P27. Contemporary Topics and Emerging Issues

Session: Session 4, 8:30 – 10:00 am, Saturday 9/30

Category: Individual Papers

Location: Loyalty

Chair: James Coburn (University of Illinois Urbana-Champaign)

Paper Presenter: Partick Peralta

Dictatorship of the Vengeful: The Rise of Civic Authoritarianism in Rodrigo Duterte’s Philippines

Speaker: Patrick Peralta
Role: Paper Presenter
Institution/Affiliation: University of Michigan
Abstract: Since its inception in 2016, the Philippine Drug War has unleashed waves of extreme brutality and terror, revealed in grisly photos of corpses sprawled on Manila’s streets. Thousands of these dead have been discovered under bridges, in alleyways, on sidewalks, in tricycles, and in their own homes, collectively testifying to the merciless power of the drug war’s steward: President Rodrigo Duterte.
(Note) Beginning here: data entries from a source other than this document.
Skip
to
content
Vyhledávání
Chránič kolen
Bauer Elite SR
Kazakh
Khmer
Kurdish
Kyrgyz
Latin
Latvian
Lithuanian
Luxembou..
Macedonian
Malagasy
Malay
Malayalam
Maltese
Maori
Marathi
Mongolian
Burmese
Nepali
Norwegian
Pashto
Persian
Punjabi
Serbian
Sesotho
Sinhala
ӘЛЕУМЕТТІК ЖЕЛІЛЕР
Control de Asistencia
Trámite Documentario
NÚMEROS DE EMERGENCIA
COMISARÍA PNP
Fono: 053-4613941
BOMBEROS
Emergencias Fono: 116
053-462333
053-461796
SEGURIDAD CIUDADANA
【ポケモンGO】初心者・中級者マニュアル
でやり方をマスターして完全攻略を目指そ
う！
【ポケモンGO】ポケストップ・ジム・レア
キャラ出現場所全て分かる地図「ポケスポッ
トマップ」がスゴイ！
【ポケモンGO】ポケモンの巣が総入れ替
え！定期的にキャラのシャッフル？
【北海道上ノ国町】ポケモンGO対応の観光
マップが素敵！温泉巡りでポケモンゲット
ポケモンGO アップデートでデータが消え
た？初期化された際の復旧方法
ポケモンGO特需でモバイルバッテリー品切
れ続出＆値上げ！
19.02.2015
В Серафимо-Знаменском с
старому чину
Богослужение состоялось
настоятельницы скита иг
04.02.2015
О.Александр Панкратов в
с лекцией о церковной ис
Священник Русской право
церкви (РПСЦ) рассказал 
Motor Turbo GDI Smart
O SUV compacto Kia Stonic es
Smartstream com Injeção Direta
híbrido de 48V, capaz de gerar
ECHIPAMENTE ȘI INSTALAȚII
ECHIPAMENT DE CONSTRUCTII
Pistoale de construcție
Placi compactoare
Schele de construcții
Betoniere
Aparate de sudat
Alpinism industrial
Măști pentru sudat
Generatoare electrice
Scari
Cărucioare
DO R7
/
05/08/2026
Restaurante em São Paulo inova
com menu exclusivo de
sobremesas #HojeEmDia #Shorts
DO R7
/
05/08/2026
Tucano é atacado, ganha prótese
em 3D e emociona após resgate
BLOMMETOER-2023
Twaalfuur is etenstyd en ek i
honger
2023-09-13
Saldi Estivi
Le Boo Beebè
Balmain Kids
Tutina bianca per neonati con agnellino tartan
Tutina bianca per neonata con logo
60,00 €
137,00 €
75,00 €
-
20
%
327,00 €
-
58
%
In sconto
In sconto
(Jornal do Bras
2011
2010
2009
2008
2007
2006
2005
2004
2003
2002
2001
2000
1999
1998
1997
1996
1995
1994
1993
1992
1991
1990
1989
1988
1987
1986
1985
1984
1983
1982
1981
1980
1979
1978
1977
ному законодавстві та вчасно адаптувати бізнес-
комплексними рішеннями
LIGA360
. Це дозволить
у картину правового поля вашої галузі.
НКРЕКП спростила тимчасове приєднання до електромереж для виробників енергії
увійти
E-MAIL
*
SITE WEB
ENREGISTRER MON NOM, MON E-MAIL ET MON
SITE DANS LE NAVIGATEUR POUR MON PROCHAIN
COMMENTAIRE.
Yet even as the drug war has been vocally condemned around the world, Duterte remains extremely popular among Filipinos, many of whom approve of, and even participate in, the extrajudicial killings. How has this mass slaughter of human beings been maintained for so long? What drives people to violate and kill their fellow citizens? This paper draws on political theory and survey data to examine the psychology of accepting repression in ways that cannot be explained from the use of compulsory state power. According to what I call “civic authoritarianism,” alienated and disaffected citizens rediscover public agency by engaging in the state’s demonization and repression of targeted groups. From cavalier justifications of nightly killings to vigilante neighborhood “death squads,” such violent energies have afforded a perverse sense of community and thus dashed nearly all hopes of democratic mass resistance. Moreover, with Bongbong Marcos and Sara Duterte leading the country with an overwhelming electoral mandate, illiberal rule will likely be sustained. Can this grassroots repression realistically be overcome in a region already moving against human rights? And how likely will the revolutionary legacies of Asia’s first People Power survive?